According to TrendForce research, material supply improvement and spiking demand for enterprise SSDs from North American hyperscale data center and enterprise clients in 2Q22 coupled with the Kioxia contamination incident in 1Q22 prompted customers to ramp up procurement to avoid future supply shortages. Manufacturers also give priority to meeting the needs of server customers due to the high pricing of enterprise SSD. In the second quarter, overall revenue of the enterprise SSD market increased by 31.3% to US$7.32 billion.
As the market leader, Samsung has grown its enterprise SSD revenue to US$3.26 billion with the recovery of enterprise SSD procurement. Especially in the second quarter, when orders for other consumer products continued to decline, enterprise SSD became the company's outlet for reducing production capacity. At present, Samsung has been continuously investing in the development of next-generation transmission specification products such as the CXL 2.0 product released at the Flash Summit in early August, in order to maintain a leading position in the market.
It is worth noting that the successor product to Samsung’s current 128-layer enterprise SSD is 236-layer but the mass production schedule of this process may fall in 2H23. SK Hynix and Solidigm will launch 176-layer enterprise SSD early next year. In addition Micron has already mass-produced 176 layers while Samsung seems to be feeling cost pressure, especially since YMTC has just released a PCIe 4.0 enterprise SSD. In view of this, Samsung plans to launch 176-layer products in China next year to compete with other manufacturers. Under China's localization policy and the competition from high-level SSDs launched by other manufacturers, Samsung's enterprise SSD market share in China is bound to be challenged.
In the second quarter, Solidigm finally divested itself of master controller IC supply and posted significant growth, while SK hynix continued to expand its partnership with North American customers to grow PCIe SSD shipments. The company's 128-layer product has gradually become a focus of supply, driving SK Group's enterprise SSD revenue growth by 32.1%, reaching US$1.79 billion. SK Group's SSD business strategy is crystalizing and the company will mass-produce 176-layer TLC solutions next year. In terms of QLC, Solidigm will introduce a 192-layer process and is even planning PLC (Penta Level Cell) products. TrendForce indicates, as SK Group plans various products at different price points to meet all the storage needs of server customers, the company will have an opportunity to expand its market share and narrow the gap with leading manufacturers in the future.

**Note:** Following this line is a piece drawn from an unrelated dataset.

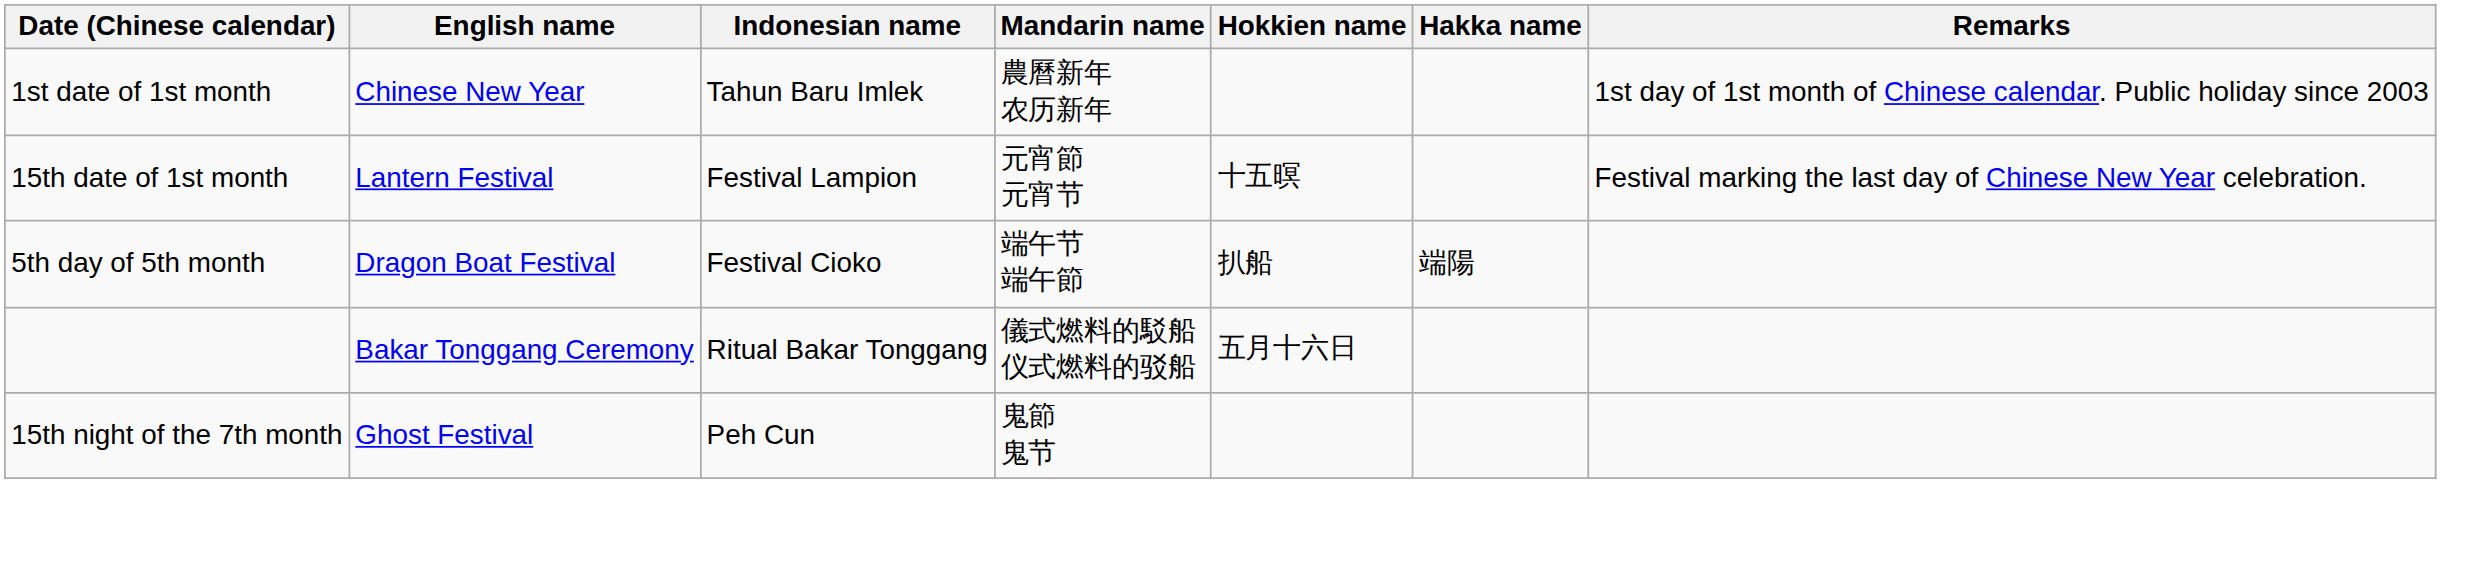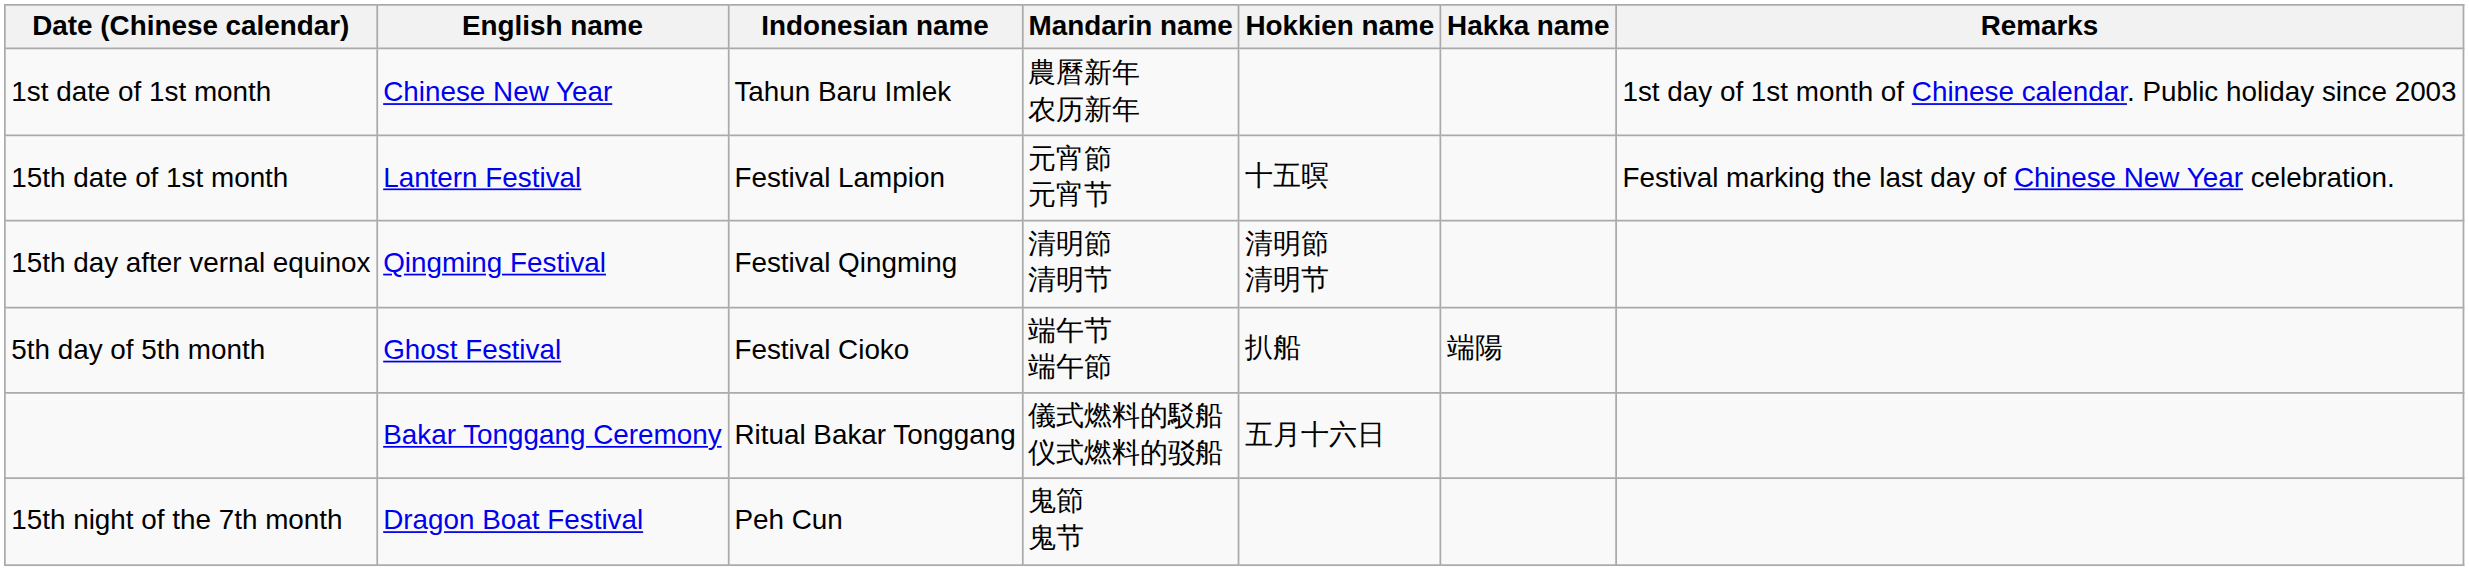+ row: 15th day after vernal equinox | Qingming Festival | Festival Qingming | 清明節 清明节 | 清明節 清明节
5th day of 5th month | English name: Dragon Boat Festival -> Ghost Festival
15th night of the 7th month | English name: Ghost Festival -> Dragon Boat Festival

Micron's revenue in the second quarter rose 31.7% quarter-on-quarter to $798 million, ranking third. Although the company's 176-layer PCIe 4.0 products have yet to ramp up, its leading NAND Flash process and cost advantages over other manufacturers have attracted more companies willing to verify Micron's PCIe 4.0 products. Micron continues to increase its enterprise SSD shipments to ensure that future revenue growth momentum will not decline due to weak consumer products.
Ranked fourth, WDC’s 2Q22 enterprise SSD revenue was US$766 million, doubling from the previous quarter, mainly due to the impact of the raw material pollution incident in the first quarter. Customers have replenished inventory ahead of time to avoid the uncertainty of supply shortages while WDC has given priority to server customers in order to increase profit margins and thereby drive revenue. WDC still hopes to improve the competitive strength of enterprise SSD products but, due to a lack of R&D manpower, the company’s focus will gradually shift to North American customers and its support of the Chinese market will gradually weaken, mainly because the verification process for North American hyperscale data center customers is relatively long and verification standards complicated. In order to clearly ensure the increase of market share in the future, North America is preferred as the primary sales focus to enhance the competitive strength of WDC enterprise SSD.
In addition to rebounding purchase orders in 2Q22, its contamination incident also compelled some enterprise customers to purchase products in advance, driving Kioxia's revenue up to US$708 million, ranking fifth. In addition to continuously increasing its proportion of PCIe 4.0 shipments, Kioxia also accelerated the launch of more enterprise SSD products. In addition to mass production of PCIe 5.0 products in 2H22, the company also launched a new generation of SAS 3.0 solutions. With Kioxia's apparent focus on the development of enterprise market products and the availability of PCIe 5.0 products, the company is estimated to have an opportunity to expand its market share of enterprise SSD products next year.